As mentioned in a previous blog entry, the recent replacement of a diamond shaped window pane (Figure 1) from the Cottage’s north elevation raised the issue of whether to use traditional linseed oil putty or a modern putty when setting the glass. The pros and cons of both materials were presented but in order for this issue to be fully considered it is necessary to review the process for preparing and installing both types of window glazing.
The modern putty comes ready to apply directly from the can. The linseed oil putty requires some preparation. (Figures 2, 3, and 4) Remove a small piece from the can and place in the microwave for 10-15 seconds. This will aid in softening the putty. Continue to knead the putty until it is smooth and pliable. If the putty continues to crumble, add a small amount of linseed oil. A paint analysis determined that the original window putty was tinted black. Though it could be done with a powdered colorant, black linseed oil paint was added to tint the putty. A representative from a modern putty company confirmed that the black linseed oil paint could be added to their product to obtain the same results.
After the glass is set on a bed of putty and a glazier’s gun is used to insert pins to hold the glass in place, the putty is applied. (Figures 5, 6)) There are numerous websites dedicated to the process of applying the putty. The intent of this article is to focus on the putty itself and to compare the preparation and application qualities of modern versus traditional linseed oil putty. A common complaint on many of these sites is that the linseed oil putty is more difficult to apply. On the contrary, the application of the linseed oil putty in this situation was surprisingly easy. Where a modern putty may pull away from the muntin shoulder or be difficult to tool, the linseed oil in the traditional putty seems to have eliminated this problem. In fairness, it does require some trial and error to obtain the right consistency for optimum workability.

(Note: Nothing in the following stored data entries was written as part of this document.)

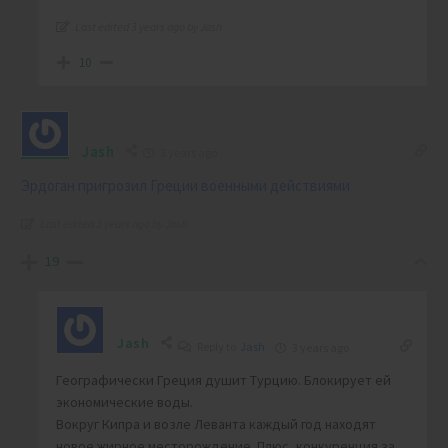
Last edited 3 years ago by Jash
10
Jash
3 years ago
Эрдоган пригрозил Греции военными действиями
Last edited 3 years ago by Jash
19
Jash
Reply to
Jash
3 years ago
Географически Греция душит Турцию. Блокирует ей
экономические воды.
Вокруг Кипра и возле Леванта каждый год находят
новое жирное месторождение. Плюс, конкуренция за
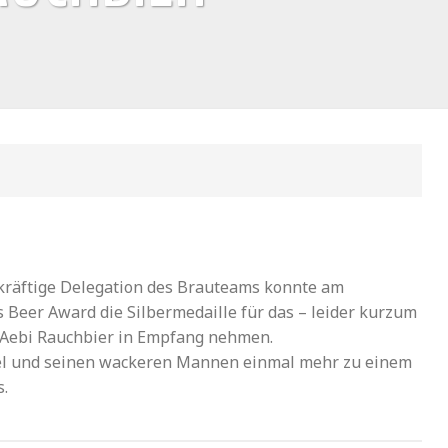
gkräftige Delegation des Brauteams konnte am
 Beer Award die Silbermedaille für das – leider kurzum
 Aebi Rauchbier in Empfang nehmen.
sel und seinen wackeren Mannen einmal mehr zu einem
s.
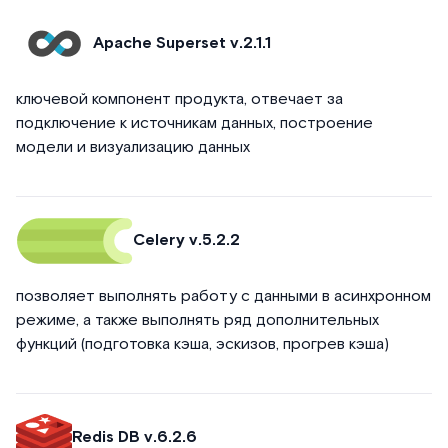
Apache Superset v.2.1.1
ключевой компонент продукта, отвечает за
подключение к источникам данных, построение
модели и визуализацию данных
Celery v.5.2.2
позволяет выполнять работу с данными в асинхронном
режиме, а также выполнять ряд дополнительных
функций (подготовка кэша, эскизов, прогрев кэша)
Redis DB v.6.2.6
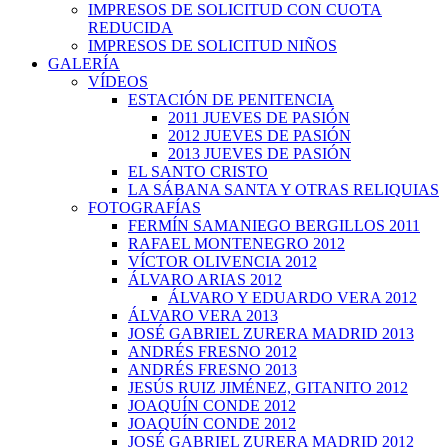
IMPRESOS DE SOLICITUD CON CUOTA
REDUCIDA
IMPRESOS DE SOLICITUD NIÑOS
GALERÍA
VÍDEOS
ESTACIÓN DE PENITENCIA
2011 JUEVES DE PASIÓN
2012 JUEVES DE PASIÓN
2013 JUEVES DE PASIÓN
EL SANTO CRISTO
LA SÁBANA SANTA Y OTRAS RELIQUIAS
FOTOGRAFÍAS
FERMÍN SAMANIEGO BERGILLOS 2011
RAFAEL MONTENEGRO 2012
VÍCTOR OLIVENCIA 2012
ÁLVARO ARIAS 2012
ÁLVARO Y EDUARDO VERA 2012
ÁLVARO VERA 2013
JOSÉ GABRIEL ZURERA MADRID 2013
ANDRÉS FRESNO 2012
ANDRÉS FRESNO 2013
JESÚS RUIZ JIMÉNEZ, GITANITO 2012
JOAQUÍN CONDE 2012
JOAQUÍN CONDE 2012
JOSÉ GABRIEL ZURERA MADRID 2012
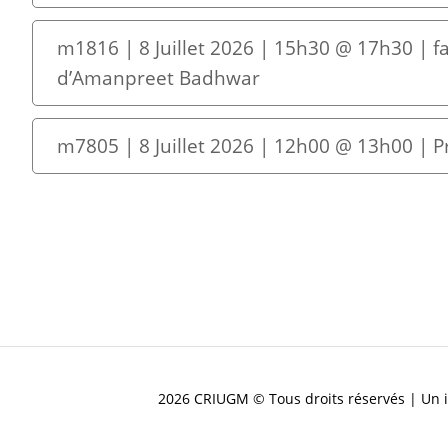
m1816 | 8 Juillet 2026 | 15h30 @ 17h30 | 
d’Amanpreet Badhwar
m7805 | 8 Juillet 2026 | 12h00 @ 13h00 | 
2026 CRIUGM © Tous droits réservés | Un i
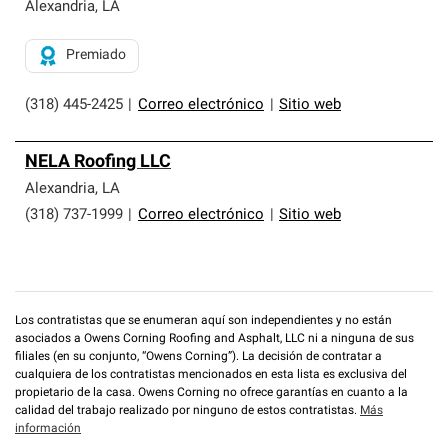
exclusiva y cumplen con estándares estrictos de
Alexandria
,
LA
profesionalismo, confiabilidad y destreza incomparable.
Solo ellos pueden ofrecer nuestra mejor garantía de
Premiado
sistemas de techos.
(318) 445-2425
|
Correo electrónico
|
Sitio web
NELA Roofing LLC
Alexandria
,
LA
(318) 737-1999
|
Correo electrónico
|
Sitio web
Los contratistas que se enumeran aquí son independientes y no están
asociados a Owens Corning Roofing and Asphalt, LLC ni a ninguna de sus
filiales (en su conjunto, “Owens Corning”). La decisión de contratar a
cualquiera de los contratistas mencionados en esta lista es exclusiva del
propietario de la casa. Owens Corning no ofrece garantías en cuanto a la
calidad del trabajo realizado por ninguno de estos contratistas.
Más
información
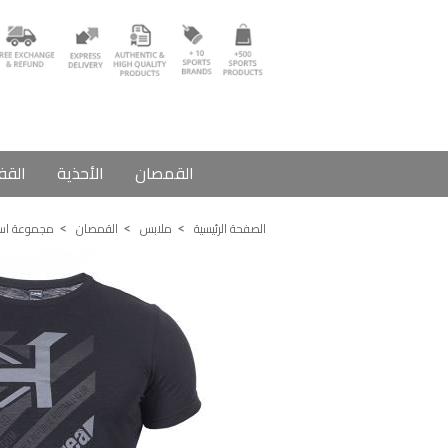
القمصان
الأحذية
القف
الصفحة الرئيسية
ملابس
القمصان
مجموعة اس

To summarize, a modern putty is less expensive, typically available locally, and is ready to use right from the can. Because of chemical additives, it will dry faster than traditional putty but it also dries harder which can cause it to crack over time. The modern putty contains chemical additives which are known carcinogens. The traditional linseed oil putty usually must be ordered on-line, and requires a substantial amount of time to prepare. It is organic, arguably easier to apply and remains flexible. In keeping with the National Trust for Historic Preservation’s initiatives on sustainability the obvious choice for this site was the traditional linseed oil putty.